§ **Description of the task**
An exact reproduction of the data below is the required answer.

───── Source data ─────

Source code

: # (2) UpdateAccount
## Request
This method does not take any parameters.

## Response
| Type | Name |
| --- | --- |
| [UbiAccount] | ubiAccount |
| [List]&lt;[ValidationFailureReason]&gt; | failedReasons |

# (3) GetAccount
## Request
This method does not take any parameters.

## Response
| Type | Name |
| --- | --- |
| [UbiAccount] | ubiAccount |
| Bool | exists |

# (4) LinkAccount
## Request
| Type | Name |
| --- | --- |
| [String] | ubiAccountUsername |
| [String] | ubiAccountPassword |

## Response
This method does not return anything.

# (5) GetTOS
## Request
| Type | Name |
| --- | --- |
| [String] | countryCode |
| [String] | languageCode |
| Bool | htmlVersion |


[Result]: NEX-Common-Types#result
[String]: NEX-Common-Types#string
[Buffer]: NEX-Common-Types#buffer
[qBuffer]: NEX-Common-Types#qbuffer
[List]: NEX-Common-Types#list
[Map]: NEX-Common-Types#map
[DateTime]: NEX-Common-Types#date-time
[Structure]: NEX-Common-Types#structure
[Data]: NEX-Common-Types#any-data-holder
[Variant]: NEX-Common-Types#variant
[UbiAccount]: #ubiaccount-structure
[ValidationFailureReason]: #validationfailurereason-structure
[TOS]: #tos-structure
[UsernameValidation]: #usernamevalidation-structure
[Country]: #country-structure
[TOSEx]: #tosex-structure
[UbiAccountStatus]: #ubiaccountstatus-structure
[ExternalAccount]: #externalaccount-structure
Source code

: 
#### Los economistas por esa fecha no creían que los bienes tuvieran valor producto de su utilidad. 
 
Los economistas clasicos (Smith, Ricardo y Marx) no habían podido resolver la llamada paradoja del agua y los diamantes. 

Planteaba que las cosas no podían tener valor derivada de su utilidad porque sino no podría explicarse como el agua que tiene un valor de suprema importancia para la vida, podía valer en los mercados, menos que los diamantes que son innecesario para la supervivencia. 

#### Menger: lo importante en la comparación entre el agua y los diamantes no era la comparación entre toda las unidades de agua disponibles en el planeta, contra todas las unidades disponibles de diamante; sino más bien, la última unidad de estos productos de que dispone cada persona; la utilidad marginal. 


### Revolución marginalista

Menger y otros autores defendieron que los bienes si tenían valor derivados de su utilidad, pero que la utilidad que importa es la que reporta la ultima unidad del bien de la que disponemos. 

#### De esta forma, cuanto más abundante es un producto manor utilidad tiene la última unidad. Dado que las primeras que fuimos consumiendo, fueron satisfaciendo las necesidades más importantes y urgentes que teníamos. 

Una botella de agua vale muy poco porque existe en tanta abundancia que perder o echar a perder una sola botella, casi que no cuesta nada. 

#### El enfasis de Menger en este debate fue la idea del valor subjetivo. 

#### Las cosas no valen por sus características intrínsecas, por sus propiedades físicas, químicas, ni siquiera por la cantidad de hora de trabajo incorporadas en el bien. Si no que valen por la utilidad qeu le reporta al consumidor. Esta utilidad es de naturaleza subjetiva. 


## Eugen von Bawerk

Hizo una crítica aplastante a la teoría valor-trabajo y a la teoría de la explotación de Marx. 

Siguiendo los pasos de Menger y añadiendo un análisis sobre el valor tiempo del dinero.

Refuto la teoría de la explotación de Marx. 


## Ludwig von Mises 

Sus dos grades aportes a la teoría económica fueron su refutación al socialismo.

─────

§ **Solution for this problem**
Source code

: # (2) UpdateAccount
## Request
This method does not take any parameters.

## Response
| Type | Name |
| --- | --- |
| [UbiAccount] | ubiAccount |
| [List]&lt;[ValidationFailureReason]&gt; | failedReasons |

# (3) GetAccount
## Request
This method does not take any parameters.

## Response
| Type | Name |
| --- | --- |
| [UbiAccount] | ubiAccount |
| Bool | exists |

# (4) LinkAccount
## Request
| Type | Name |
| --- | --- |
| [String] | ubiAccountUsername |
| [String] | ubiAccountPassword |

## Response
This method does not return anything.

# (5) GetTOS
## Request
| Type | Name |
| --- | --- |
| [String] | countryCode |
| [String] | languageCode |
| Bool | htmlVersion |


[Result]: NEX-Common-Types#result
[String]: NEX-Common-Types#string
[Buffer]: NEX-Common-Types#buffer
[qBuffer]: NEX-Common-Types#qbuffer
[List]: NEX-Common-Types#list
[Map]: NEX-Common-Types#map
[DateTime]: NEX-Common-Types#date-time
[Structure]: NEX-Common-Types#structure
[Data]: NEX-Common-Types#any-data-holder
[Variant]: NEX-Common-Types#variant
[UbiAccount]: #ubiaccount-structure
[ValidationFailureReason]: #validationfailurereason-structure
[TOS]: #tos-structure
[UsernameValidation]: #usernamevalidation-structure
[Country]: #country-structure
[TOSEx]: #tosex-structure
[UbiAccountStatus]: #ubiaccountstatus-structure
[ExternalAccount]: #externalaccount-structure
Source code

: 
#### Los economistas por esa fecha no creían que los bienes tuvieran valor producto de su utilidad. 
 
Los economistas clasicos (Smith, Ricardo y Marx) no habían podido resolver la llamada paradoja del agua y los diamantes. 

Planteaba que las cosas no podían tener valor derivada de su utilidad porque sino no podría explicarse como el agua que tiene un valor de suprema importancia para la vida, podía valer en los mercados, menos que los diamantes que son innecesario para la supervivencia. 

#### Menger: lo importante en la comparación entre el agua y los diamantes no era la comparación entre toda las unidades de agua disponibles en el planeta, contra todas las unidades disponibles de diamante; sino más bien, la última unidad de estos productos de que dispone cada persona; la utilidad marginal. 


### Revolución marginalista

Menger y otros autores defendieron que los bienes si tenían valor derivados de su utilidad, pero que la utilidad que importa es la que reporta la ultima unidad del bien de la que disponemos. 

#### De esta forma, cuanto más abundante es un producto manor utilidad tiene la última unidad. Dado que las primeras que fuimos consumiendo, fueron satisfaciendo las necesidades más importantes y urgentes que teníamos. 

Una botella de agua vale muy poco porque existe en tanta abundancia que perder o echar a perder una sola botella, casi que no cuesta nada. 

#### El enfasis de Menger en este debate fue la idea del valor subjetivo. 

#### Las cosas no valen por sus características intrínsecas, por sus propiedades físicas, químicas, ni siquiera por la cantidad de hora de trabajo incorporadas en el bien. Si no que valen por la utilidad qeu le reporta al consumidor. Esta utilidad es de naturaleza subjetiva. 


## Eugen von Bawerk

Hizo una crítica aplastante a la teoría valor-trabajo y a la teoría de la explotación de Marx. 

Siguiendo los pasos de Menger y añadiendo un análisis sobre el valor tiempo del dinero.

Refuto la teoría de la explotación de Marx. 


## Ludwig von Mises 

Sus dos grades aportes a la teoría económica fueron su refutación al socialismo.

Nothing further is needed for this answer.